PROVIDED ENTRIES ->
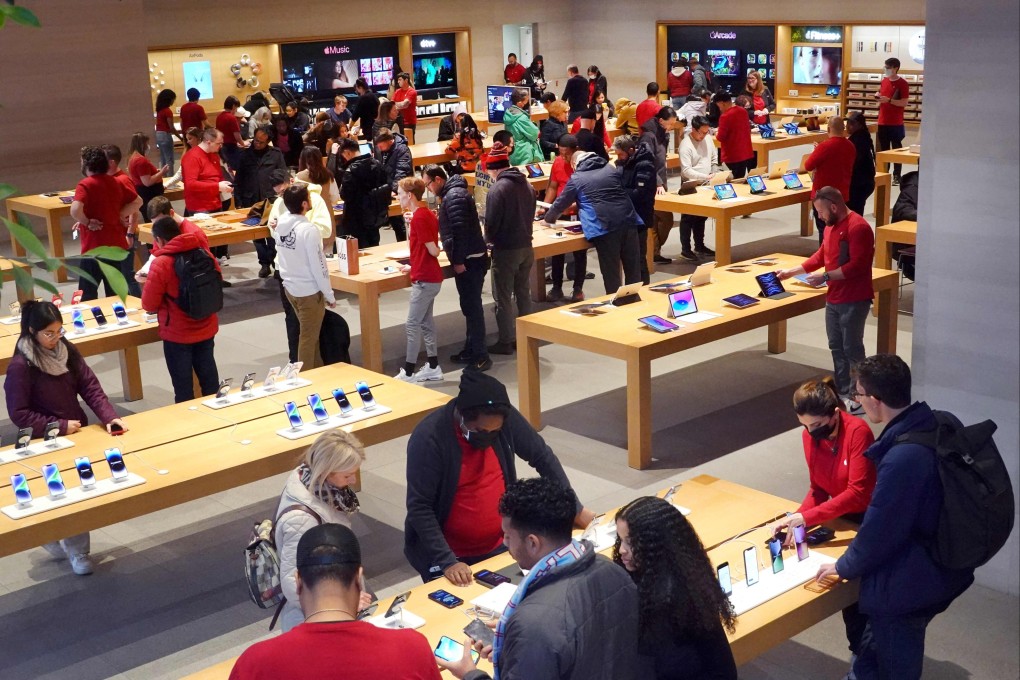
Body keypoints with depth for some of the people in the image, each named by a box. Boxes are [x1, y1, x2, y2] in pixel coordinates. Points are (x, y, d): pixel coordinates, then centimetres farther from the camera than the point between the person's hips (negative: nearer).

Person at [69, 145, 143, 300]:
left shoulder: (85, 185, -13)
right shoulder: (116, 183, 6)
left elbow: (75, 210, -29)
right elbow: (137, 202, 15)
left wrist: (87, 222, -11)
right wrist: (118, 215, 7)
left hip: (94, 247, -6)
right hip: (117, 246, 6)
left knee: (87, 294, 2)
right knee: (114, 293, 13)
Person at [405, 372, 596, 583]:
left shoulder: (505, 418, -11)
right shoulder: (429, 438, -23)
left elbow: (542, 456, 3)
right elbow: (419, 508, -23)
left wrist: (574, 508, 3)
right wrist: (447, 562, -30)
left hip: (500, 547, 4)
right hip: (444, 554, -4)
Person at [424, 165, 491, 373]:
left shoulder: (454, 196, -15)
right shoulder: (453, 193, 17)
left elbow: (461, 230, -23)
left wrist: (458, 261, -21)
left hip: (469, 260, -11)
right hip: (469, 258, 11)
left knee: (472, 307, -8)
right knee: (470, 306, 16)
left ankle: (480, 356, -5)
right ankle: (471, 350, 25)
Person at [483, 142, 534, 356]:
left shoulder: (497, 190, -18)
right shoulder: (526, 185, 4)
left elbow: (491, 223, -16)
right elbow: (530, 216, 10)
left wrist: (489, 239, 4)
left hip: (505, 250, -7)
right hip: (526, 246, 7)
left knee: (503, 298, 4)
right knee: (524, 293, 16)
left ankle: (505, 342, 10)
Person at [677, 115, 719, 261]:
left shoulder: (708, 138, 3)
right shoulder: (686, 145, -19)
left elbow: (714, 158, 15)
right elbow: (686, 170, -24)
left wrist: (714, 174, 2)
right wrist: (706, 177, -27)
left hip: (705, 185, 7)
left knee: (701, 217, 16)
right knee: (688, 219, 0)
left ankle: (699, 246, 28)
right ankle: (685, 250, 7)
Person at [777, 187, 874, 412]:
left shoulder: (857, 227, -17)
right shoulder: (832, 226, 13)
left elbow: (857, 265, -23)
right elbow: (821, 256, 23)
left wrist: (825, 277, -21)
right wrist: (792, 272, 21)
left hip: (854, 300, -9)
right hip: (833, 298, 9)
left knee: (852, 348, -3)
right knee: (836, 347, 13)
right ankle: (842, 390, 23)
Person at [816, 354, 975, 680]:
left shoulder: (902, 458, -33)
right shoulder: (939, 425, -6)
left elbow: (880, 529, -23)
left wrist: (844, 567, -4)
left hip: (907, 584, -8)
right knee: (874, 643, 27)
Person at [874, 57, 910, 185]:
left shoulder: (902, 84, -9)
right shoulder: (884, 81, 11)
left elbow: (904, 102, -13)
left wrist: (889, 100, -22)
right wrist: (878, 95, 4)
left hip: (896, 123, -6)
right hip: (882, 122, 6)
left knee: (896, 149, -1)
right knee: (883, 149, 10)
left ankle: (897, 176, 2)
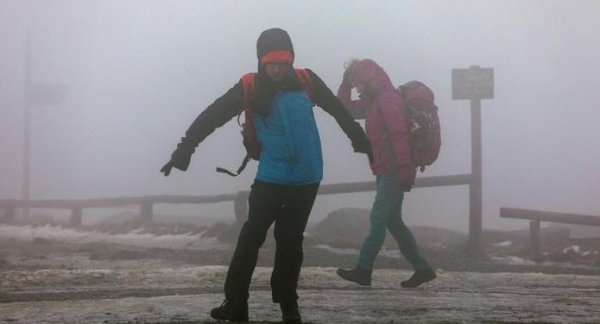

WHAT IS EXPECTED -> Produce a word-for-word copy of everything above from the line holding "right wrist: (447, 562, -30)" down to the line holding "left hip: (505, 250, -7)", with both of those lines kept.

TASK SOLUTION ->
right wrist: (447, 562, -30)
left hip: (500, 547, 4)
right hip: (444, 554, -4)
Person at [424, 165, 491, 373]:
left shoulder: (454, 196, -15)
right shoulder: (453, 193, 17)
left elbow: (461, 230, -23)
left wrist: (458, 261, -21)
left hip: (469, 260, -11)
right hip: (469, 258, 11)
left knee: (472, 307, -8)
right knee: (470, 306, 16)
left ankle: (480, 356, -5)
right ankle: (471, 350, 25)
Person at [483, 142, 534, 356]:
left shoulder: (497, 190, -18)
right shoulder: (526, 185, 4)
left elbow: (491, 223, -16)
right elbow: (530, 216, 10)
left wrist: (489, 239, 4)
left hip: (505, 250, -7)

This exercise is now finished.